• **STUDY TEXT**:
In the following sections, some other advanced SQL techniques will be introduced:
Quite often it is necessary to find the first records based on some criteria. For example, let's take the car_portal
database; suppose it is required to find the first advertisement for each car_id
in the advertisement
table.
Grouping can help in this case. It will require a subquery to implement the logic:
SELECT advertisement_id, advertisement_date, adv.car_id, seller_account_id FROM car_portal_app.advertisement adv INNER JOIN ( SELECT car_id, min(advertisement_date) min_date FROM car_portal_app.advertisement GROUP BY car_id ) first ON adv.car_id=first.car_id AND adv.advertisement_date = first.min_date;
However, if the ordering logic is complex and cannot be implemented by using the function min
, that approach will not work.
Although window functions can solve the problem, they are not always convenient to use:
SELECT DISTINCT first_value(advertisement_id) OVER w AS advertisement_id, min(advertisement_date) OVER w AS advertisement_date, car_id, first_value(seller_account_id) OVER w AS seller_account_id FROM car_portal_app.advertisement WINDOW w AS (PARTITION BY car_id ORDER BY advertisement_date);
In the preceding code, DISTINCT
is used to remove the duplicates which where grouped together in the previous example.
PostgreSQL provides an explicit way of selecting the first record within each group. The DISTINCT ON
keywords are used for that. The syntax is as follows:
SELECT DISTINCT ON (<expression_list>) <Select-List> ... ORDER BY <order_by_list>
In the preceding code snippet, for each distinct combination of values of expression_list
, only the first record will be returned by the SELECT
statement. The ORDER BY
clause is used to define a rule to determine which record is the first. Expression_list
from DISTINCT ON
must be included in the ORDER BY
list.
For the task being discussed, it can be applied in the following way:
SELECT DISTINCT ON (car_id) advertisement_id, advertisement_date, car_id, seller_account_id FROM car_portal_app.advertisement ORDER BY car_id, advertisement_date;
Functions in PostgreSQL can return not only single values but also relations. They are called set returning functions.
There is a quite typical task for every SQL developer: to generate a sequence of integers, each in a separate record. This sequence or relation can have many use cases. For example, suppose it is necessary to select data from the car_portal
database to count the number of cars for each year of manufacture, from 2010 till 2015; and it is required to show zero for the years where no cars exist at all. The simple SELECT
statement from the only table, car
, cannot be used to implement that logic. It is not possible to see the records that are absent from the table data itself. That's why it would be useful if a table with the numbers from 2010 to 2015 existed. Then it could be outer-joined to the results of the query.
One could create that table in advance, but it is not a very good idea, because the number of records necessary in that table is not known in advance; and if one created a very big table, it would be just a waste of disk space in most cases.

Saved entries
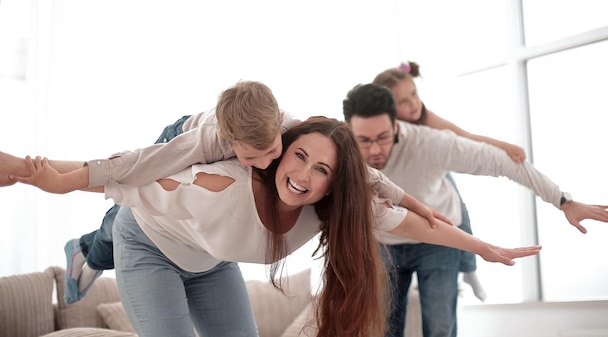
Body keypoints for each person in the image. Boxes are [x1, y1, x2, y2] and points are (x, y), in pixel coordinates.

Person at [11, 116, 542, 337]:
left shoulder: (328, 209)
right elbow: (129, 175)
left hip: (210, 262)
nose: (303, 175)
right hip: (150, 242)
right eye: (300, 157)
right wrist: (32, 174)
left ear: (334, 185)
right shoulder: (222, 182)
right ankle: (87, 250)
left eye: (322, 170)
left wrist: (485, 247)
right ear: (281, 151)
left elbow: (418, 226)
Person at [0, 80, 445, 304]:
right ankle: (87, 253)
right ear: (230, 145)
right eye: (254, 157)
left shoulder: (290, 132)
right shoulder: (200, 143)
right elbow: (127, 168)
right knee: (133, 203)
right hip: (176, 143)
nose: (270, 163)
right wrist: (47, 179)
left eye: (274, 150)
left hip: (234, 146)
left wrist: (414, 202)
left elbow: (362, 175)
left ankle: (91, 250)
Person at [342, 83, 608, 337]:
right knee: (381, 328)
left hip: (438, 236)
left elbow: (504, 163)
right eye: (364, 140)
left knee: (439, 326)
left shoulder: (432, 143)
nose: (375, 149)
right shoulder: (343, 153)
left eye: (383, 136)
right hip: (384, 241)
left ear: (396, 125)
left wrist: (563, 200)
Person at [374, 61, 528, 301]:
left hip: (430, 175)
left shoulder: (426, 119)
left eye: (414, 94)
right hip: (398, 188)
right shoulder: (377, 131)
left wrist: (504, 147)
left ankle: (469, 268)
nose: (414, 103)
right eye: (403, 101)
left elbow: (466, 137)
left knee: (453, 200)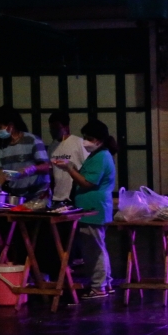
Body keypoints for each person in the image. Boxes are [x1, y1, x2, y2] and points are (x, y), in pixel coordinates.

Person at [55, 120, 117, 298]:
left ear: (99, 140)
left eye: (89, 138)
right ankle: (105, 283)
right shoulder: (97, 155)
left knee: (94, 249)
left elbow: (88, 182)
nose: (85, 142)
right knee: (96, 247)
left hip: (94, 209)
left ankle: (99, 286)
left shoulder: (101, 157)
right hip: (90, 208)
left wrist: (69, 169)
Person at [0, 106, 51, 200]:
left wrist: (31, 169)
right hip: (18, 197)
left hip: (38, 196)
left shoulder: (32, 140)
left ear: (10, 126)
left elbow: (47, 167)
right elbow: (1, 172)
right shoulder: (3, 146)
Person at [47, 111, 85, 206]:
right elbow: (51, 171)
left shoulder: (78, 143)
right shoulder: (52, 146)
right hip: (56, 197)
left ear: (66, 127)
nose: (53, 131)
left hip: (72, 196)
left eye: (56, 128)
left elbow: (86, 168)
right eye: (51, 128)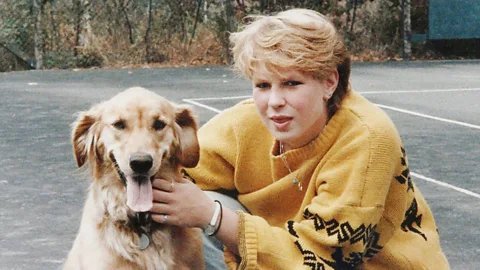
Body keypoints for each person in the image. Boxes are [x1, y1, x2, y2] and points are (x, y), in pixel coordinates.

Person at [150, 8, 450, 269]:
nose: (274, 101)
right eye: (263, 85)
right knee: (175, 202)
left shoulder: (367, 139)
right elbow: (169, 172)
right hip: (283, 254)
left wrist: (212, 217)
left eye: (292, 83)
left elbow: (323, 258)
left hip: (361, 265)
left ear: (329, 82)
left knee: (207, 210)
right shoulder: (246, 123)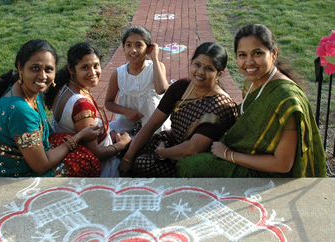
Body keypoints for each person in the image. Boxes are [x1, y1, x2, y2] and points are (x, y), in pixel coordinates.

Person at [177, 24, 326, 178]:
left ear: (274, 53)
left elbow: (283, 164)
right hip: (246, 154)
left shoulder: (286, 99)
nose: (249, 62)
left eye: (257, 53)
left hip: (271, 174)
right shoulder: (253, 82)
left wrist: (228, 154)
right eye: (242, 55)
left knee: (188, 166)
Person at [0, 39, 101, 178]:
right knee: (84, 161)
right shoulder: (20, 110)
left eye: (49, 69)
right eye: (35, 68)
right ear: (20, 67)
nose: (43, 76)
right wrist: (78, 136)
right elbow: (41, 166)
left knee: (70, 144)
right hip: (2, 177)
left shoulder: (25, 88)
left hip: (6, 160)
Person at [119, 42, 238, 177]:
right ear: (191, 63)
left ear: (219, 74)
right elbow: (152, 123)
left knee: (143, 164)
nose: (200, 72)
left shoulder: (220, 105)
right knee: (130, 150)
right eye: (197, 64)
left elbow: (194, 148)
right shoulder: (181, 86)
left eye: (209, 68)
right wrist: (128, 157)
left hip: (193, 160)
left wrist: (161, 152)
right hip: (171, 142)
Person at [44, 42, 131, 177]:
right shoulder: (81, 104)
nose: (92, 72)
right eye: (85, 67)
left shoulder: (64, 88)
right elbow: (96, 153)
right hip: (103, 170)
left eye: (96, 65)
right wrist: (121, 145)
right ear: (71, 69)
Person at [105, 26, 171, 136]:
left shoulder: (156, 67)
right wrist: (126, 111)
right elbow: (108, 103)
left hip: (155, 127)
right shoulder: (119, 74)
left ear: (149, 49)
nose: (133, 50)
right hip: (127, 127)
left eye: (139, 45)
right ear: (124, 48)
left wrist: (154, 58)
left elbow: (161, 89)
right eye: (128, 45)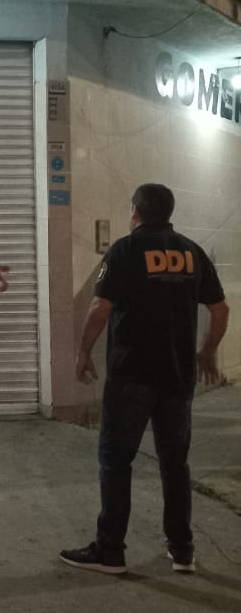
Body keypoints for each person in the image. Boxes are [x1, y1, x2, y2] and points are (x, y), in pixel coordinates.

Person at [61, 183, 229, 576]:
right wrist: (207, 351)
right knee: (175, 463)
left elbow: (100, 306)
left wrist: (83, 351)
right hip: (177, 377)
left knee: (116, 460)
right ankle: (182, 551)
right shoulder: (191, 252)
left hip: (131, 376)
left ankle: (110, 551)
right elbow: (220, 309)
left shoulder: (124, 250)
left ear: (135, 210)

• **REQUIRED WORK**:
Resume the text on advanced PostgreSQL query techniques, beginning right after its final sentence.

• **EXPECTED ANSWER**:
There is a generate_series
function called which serves exactly that purpose. It returns a set of integers with the given start and stop values. The query for the example would be as follows:
SELECT years.manufacture_year, count(car_id) FROM generate_series(2010, 2015) as years (manufacture_year) LEFT JOIN car_portal_app.car ON car.manufacture_year = years.manufacture_year GROUP BY years.manufacture_year ORDER BY 1; manufacture_year | count ------------------+------- 2010 | 11 2011 | 12 2012 | 12 2013 | 21 2014 | 16 2015 | 0 (6 rows)
In the preceding query, the generate_series
function returns six integers from 2010 to 2015. That set has an alias t
. The table car
is left-joined to the set of integers and then, all the years can be seen in the output result set.
It is possible to specify a step when calling generate_series
:
SELECT * FROM generate_series(5, 11, 3); generate_series ----------------- 5 8 11 (3 rows)
The generate_series
function can also return a set of timestamp values:
SELECT * FROM generate_series('2015-01-01'::date, '2015-01-31'::date, interval '7 days'); generate_series ------------------------ 2015-01-01 00:00:00-05 2015-01-08 00:00:00-05 2015-01-15 00:00:00-05 2015-01-22 00:00:00-05 2015-01-29 00:00:00-05 (5 rows)
There are a couple of other set-returning functions designed to work with arrays:
generate_subscripts
: This generates numbers that can be used to reference the elements in a given array for the given dimension(s). This function is useful for enumerating the elements of an array in an SQL statement.unnest
: This transforms a given array into a set or rows where each record corresponds to an element of the array.Set-returning functions are also called table functions.
Table functions can return sets of rows of a predefined type, like generate_series
returns a set of int
or bigint
(depending on the type of input argument). Moreover, they can return a set of abstract type records. That allows a function to return different numbers of columns depending on their implementation. But SQL requires that the row structure of all input relations is defined so that the optimizer can parse the query and build the execution plan. That's why all table functions that return sets of records, when used in a query, must be followed by a definition of their row structure:
function_name [AS] alias (column_name column_type [, ...])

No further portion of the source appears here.